Lesley Lokko1 is this year’s curator of the 18th Venice Architecture Biennale, which she has entitled “The Laboratory of the Future”. She approaches this international event as an “agent of change” and wants to tell an inclusive story, at the heart of which imagination is presented as a tool for questioning modes of production (extractivist, voracious) and resources (finite). 1 Lesley Lokko is a Ghanaian-Scottish architect, teacher and novelist.

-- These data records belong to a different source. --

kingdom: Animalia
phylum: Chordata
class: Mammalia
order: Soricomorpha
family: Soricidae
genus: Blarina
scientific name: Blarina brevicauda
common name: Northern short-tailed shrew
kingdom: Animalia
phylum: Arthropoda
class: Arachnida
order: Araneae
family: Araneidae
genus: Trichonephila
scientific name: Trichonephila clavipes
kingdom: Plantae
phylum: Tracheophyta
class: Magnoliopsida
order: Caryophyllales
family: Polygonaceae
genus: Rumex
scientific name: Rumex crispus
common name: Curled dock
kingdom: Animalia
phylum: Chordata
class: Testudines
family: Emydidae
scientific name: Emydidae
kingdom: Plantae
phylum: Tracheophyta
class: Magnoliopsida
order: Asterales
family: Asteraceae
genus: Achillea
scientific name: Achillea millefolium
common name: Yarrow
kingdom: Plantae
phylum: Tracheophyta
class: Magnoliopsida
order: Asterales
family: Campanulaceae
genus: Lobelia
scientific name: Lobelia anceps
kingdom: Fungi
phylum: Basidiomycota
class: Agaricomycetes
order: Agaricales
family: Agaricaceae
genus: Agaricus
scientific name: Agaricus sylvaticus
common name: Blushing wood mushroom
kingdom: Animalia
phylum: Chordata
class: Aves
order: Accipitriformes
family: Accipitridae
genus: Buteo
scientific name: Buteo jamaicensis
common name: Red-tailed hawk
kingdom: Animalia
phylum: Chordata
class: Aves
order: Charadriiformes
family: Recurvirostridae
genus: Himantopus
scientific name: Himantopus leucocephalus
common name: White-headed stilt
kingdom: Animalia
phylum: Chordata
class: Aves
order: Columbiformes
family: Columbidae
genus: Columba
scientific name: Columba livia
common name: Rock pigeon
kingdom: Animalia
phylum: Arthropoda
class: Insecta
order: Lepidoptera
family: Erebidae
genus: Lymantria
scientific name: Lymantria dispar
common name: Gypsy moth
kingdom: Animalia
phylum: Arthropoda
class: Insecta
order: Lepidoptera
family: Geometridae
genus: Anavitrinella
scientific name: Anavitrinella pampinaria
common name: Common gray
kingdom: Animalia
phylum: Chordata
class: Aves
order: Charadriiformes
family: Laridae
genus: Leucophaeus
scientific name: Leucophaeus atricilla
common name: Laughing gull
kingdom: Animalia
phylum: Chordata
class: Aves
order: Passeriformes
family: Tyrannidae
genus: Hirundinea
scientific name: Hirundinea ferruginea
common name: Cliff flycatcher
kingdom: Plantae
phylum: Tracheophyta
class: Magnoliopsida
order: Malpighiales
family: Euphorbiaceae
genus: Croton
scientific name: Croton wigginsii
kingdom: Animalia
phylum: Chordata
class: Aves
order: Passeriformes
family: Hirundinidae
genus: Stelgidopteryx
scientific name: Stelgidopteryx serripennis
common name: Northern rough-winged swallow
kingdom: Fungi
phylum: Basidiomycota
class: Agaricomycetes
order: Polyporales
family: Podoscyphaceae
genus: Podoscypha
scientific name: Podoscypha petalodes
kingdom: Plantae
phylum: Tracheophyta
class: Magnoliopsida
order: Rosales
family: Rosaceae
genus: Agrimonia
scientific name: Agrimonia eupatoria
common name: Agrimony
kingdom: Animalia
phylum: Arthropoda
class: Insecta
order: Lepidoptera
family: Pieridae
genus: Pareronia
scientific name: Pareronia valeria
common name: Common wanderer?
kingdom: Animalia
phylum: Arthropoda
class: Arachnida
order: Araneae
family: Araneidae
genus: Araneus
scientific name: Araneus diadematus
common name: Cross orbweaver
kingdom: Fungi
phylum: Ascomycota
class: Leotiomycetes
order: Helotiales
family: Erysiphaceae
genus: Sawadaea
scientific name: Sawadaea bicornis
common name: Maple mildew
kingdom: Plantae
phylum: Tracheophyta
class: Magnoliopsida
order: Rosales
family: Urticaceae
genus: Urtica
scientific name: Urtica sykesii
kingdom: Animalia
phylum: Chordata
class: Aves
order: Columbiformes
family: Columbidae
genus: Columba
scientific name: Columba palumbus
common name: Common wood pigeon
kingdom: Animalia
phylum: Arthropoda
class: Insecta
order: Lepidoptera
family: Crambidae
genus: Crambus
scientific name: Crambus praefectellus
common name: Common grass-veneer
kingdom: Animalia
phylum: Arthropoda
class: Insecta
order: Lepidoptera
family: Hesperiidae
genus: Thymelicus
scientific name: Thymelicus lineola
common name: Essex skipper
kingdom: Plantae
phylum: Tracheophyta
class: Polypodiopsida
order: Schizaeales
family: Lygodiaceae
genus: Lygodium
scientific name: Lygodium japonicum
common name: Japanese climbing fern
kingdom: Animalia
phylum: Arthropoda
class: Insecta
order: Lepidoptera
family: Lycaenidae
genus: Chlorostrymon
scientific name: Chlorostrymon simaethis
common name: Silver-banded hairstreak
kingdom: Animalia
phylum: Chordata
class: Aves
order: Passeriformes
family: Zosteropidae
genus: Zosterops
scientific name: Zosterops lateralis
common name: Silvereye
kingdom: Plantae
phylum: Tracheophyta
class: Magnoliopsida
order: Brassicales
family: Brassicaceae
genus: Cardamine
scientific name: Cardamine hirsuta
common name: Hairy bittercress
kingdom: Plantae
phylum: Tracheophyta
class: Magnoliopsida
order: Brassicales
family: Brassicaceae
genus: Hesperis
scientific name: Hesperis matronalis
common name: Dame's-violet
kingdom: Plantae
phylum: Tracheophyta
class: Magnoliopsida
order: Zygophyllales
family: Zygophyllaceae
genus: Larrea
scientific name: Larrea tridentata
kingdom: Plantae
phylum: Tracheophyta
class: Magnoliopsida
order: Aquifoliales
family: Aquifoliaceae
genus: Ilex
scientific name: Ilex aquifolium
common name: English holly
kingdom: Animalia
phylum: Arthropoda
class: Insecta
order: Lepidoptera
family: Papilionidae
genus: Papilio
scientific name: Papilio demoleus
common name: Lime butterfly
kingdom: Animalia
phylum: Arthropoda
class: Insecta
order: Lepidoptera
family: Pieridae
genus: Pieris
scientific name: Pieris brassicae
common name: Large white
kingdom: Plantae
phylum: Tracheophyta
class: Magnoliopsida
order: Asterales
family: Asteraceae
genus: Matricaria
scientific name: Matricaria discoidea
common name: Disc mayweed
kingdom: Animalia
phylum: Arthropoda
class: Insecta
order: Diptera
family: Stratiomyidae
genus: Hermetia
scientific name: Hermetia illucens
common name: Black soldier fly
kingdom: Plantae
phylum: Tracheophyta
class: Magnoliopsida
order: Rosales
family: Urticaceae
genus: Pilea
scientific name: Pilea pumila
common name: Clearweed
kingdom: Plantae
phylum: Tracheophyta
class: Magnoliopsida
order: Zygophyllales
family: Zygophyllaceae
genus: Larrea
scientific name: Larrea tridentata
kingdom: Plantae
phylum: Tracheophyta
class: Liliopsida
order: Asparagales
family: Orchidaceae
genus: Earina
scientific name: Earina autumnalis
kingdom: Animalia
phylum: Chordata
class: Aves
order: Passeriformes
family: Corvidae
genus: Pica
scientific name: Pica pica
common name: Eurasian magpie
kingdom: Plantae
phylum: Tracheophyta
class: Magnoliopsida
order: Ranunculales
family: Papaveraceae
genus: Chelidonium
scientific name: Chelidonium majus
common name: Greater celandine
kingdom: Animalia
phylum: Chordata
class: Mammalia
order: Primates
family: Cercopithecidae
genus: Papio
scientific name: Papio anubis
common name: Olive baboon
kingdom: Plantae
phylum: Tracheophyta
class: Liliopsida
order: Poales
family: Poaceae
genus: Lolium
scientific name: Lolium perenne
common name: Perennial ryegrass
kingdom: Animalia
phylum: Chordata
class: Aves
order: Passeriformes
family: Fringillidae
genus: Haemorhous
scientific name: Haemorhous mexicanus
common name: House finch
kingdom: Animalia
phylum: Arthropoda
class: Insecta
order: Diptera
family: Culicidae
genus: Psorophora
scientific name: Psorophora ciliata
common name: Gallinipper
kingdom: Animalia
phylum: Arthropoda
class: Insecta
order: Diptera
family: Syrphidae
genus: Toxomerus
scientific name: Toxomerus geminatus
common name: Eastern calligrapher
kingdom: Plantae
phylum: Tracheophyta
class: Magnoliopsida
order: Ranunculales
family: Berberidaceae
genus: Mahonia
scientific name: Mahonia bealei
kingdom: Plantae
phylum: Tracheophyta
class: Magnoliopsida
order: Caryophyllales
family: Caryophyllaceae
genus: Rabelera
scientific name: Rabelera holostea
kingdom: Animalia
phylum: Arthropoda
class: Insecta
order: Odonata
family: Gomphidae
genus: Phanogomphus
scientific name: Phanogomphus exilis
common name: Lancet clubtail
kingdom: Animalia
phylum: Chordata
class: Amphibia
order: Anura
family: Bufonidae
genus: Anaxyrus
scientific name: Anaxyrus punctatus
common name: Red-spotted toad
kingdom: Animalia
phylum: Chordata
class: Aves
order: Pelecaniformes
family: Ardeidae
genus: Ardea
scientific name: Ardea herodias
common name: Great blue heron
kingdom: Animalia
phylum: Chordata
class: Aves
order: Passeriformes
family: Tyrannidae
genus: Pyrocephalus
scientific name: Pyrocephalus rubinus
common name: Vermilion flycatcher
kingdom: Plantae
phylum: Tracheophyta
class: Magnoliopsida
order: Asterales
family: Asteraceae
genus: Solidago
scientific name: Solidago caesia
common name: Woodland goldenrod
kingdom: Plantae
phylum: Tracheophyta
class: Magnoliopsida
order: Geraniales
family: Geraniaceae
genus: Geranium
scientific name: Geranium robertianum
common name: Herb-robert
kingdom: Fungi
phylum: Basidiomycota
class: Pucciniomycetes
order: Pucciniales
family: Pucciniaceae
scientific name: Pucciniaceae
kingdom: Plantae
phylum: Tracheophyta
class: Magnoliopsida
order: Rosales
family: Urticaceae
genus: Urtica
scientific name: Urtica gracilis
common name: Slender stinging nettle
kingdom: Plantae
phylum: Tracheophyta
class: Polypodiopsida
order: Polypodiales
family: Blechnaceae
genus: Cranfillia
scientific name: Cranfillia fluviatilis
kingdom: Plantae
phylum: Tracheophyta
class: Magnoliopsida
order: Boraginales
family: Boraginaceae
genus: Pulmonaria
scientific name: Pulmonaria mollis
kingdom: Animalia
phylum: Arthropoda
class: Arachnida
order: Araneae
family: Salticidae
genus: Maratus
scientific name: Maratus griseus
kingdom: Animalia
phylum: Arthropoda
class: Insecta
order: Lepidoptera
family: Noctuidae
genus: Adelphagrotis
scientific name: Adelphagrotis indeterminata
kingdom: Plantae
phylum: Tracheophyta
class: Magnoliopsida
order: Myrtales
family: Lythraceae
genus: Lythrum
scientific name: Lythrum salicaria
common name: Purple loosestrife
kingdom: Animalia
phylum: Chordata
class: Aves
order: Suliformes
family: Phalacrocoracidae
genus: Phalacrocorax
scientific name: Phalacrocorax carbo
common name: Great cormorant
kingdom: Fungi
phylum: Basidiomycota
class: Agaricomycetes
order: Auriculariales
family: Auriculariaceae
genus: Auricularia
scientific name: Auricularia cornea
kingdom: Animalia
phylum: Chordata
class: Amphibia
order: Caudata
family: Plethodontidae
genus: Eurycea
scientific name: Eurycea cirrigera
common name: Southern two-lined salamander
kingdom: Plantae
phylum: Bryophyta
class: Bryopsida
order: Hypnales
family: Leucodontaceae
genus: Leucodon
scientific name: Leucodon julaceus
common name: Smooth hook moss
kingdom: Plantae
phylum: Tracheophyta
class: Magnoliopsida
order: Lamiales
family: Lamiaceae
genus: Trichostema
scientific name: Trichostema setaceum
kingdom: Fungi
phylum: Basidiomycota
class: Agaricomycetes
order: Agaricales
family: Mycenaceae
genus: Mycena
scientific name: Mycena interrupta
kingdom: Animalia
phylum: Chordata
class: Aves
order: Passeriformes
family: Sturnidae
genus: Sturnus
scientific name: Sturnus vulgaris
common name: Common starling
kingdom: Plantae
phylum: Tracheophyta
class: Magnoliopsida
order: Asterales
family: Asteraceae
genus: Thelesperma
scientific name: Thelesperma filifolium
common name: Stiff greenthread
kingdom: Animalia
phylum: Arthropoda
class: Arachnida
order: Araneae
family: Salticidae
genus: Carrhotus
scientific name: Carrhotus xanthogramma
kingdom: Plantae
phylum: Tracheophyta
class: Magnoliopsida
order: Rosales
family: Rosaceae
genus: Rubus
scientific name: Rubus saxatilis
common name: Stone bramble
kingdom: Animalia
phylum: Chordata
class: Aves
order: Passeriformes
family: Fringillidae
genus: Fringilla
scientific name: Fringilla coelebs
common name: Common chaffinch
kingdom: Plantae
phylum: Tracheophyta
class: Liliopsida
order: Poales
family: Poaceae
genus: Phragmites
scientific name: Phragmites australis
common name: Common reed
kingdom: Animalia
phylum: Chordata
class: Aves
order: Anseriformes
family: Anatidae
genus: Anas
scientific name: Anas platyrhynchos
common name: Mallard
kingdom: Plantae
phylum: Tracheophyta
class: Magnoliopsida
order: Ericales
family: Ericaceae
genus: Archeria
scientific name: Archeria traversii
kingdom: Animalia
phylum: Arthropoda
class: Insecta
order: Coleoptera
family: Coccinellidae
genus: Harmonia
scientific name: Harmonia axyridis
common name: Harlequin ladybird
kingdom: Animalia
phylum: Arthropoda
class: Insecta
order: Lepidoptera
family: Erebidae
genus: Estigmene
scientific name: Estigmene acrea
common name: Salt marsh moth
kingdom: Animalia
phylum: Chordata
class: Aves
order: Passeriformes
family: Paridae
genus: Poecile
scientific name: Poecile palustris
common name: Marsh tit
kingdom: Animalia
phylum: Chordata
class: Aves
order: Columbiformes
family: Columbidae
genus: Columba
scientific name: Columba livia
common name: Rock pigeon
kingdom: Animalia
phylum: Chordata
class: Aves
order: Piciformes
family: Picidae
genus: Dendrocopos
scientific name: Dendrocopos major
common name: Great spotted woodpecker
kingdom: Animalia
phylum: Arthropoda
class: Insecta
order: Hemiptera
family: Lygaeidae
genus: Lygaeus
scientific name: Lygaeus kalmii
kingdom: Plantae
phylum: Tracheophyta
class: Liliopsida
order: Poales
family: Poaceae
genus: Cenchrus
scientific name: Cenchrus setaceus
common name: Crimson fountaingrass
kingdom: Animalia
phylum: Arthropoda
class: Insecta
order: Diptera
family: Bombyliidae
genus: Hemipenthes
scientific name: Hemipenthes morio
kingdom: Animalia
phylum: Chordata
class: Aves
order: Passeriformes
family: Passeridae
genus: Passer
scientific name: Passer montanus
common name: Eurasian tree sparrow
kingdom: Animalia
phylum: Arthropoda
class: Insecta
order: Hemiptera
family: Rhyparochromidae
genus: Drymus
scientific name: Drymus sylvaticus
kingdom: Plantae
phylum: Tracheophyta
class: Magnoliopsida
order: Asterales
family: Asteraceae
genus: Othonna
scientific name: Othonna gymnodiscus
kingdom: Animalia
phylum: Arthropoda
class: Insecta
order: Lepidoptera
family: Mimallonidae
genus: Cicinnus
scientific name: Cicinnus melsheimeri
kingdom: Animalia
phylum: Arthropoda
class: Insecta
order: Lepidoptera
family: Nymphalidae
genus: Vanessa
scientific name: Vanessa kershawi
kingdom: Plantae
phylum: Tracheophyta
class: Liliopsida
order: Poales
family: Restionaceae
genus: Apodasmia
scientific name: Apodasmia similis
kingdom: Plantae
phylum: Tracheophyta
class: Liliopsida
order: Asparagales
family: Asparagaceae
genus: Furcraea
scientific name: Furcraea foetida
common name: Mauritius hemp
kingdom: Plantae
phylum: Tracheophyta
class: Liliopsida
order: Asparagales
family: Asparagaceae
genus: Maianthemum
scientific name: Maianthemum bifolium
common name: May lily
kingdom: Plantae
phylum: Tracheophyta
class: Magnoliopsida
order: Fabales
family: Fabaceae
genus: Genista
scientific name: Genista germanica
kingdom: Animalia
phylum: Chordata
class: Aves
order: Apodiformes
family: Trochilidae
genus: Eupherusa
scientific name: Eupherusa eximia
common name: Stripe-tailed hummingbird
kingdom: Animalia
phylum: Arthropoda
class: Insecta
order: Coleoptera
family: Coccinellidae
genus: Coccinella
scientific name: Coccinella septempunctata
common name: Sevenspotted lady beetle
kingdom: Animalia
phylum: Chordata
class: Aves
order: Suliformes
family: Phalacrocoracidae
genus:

These questions resonate in the research conducted by the multidisciplinary team consisting of psychologist and philosopher Vinciane Despret and architects Corentin Dalon, Florian Mahieu and Charles Palliez from the Bento collective, selected by the Wallonia-Brussels Federation to represent French-speaking Belgium in the Giardini in Venice. They convey the urgency with which we must change our modes of generation – what used to be called ‘production’. To do this, they look to the future by studying living organisms and propose the possibility of forming an alliance with fungi (mycelium2) to create a building material that they describe as available, sustainable, self-renewable and inexpensive. The team enlisted the expertise of designer and scenographer Corentin Mahieu, anthropologist Juliette Salme and microbiologist Corentin Müllender to showcase their research in the Belgian pavilion, In Vivo. 2 . A fungal material that works by proliferation, mycelium is a natural, living material derived from the vegetative part of fungi.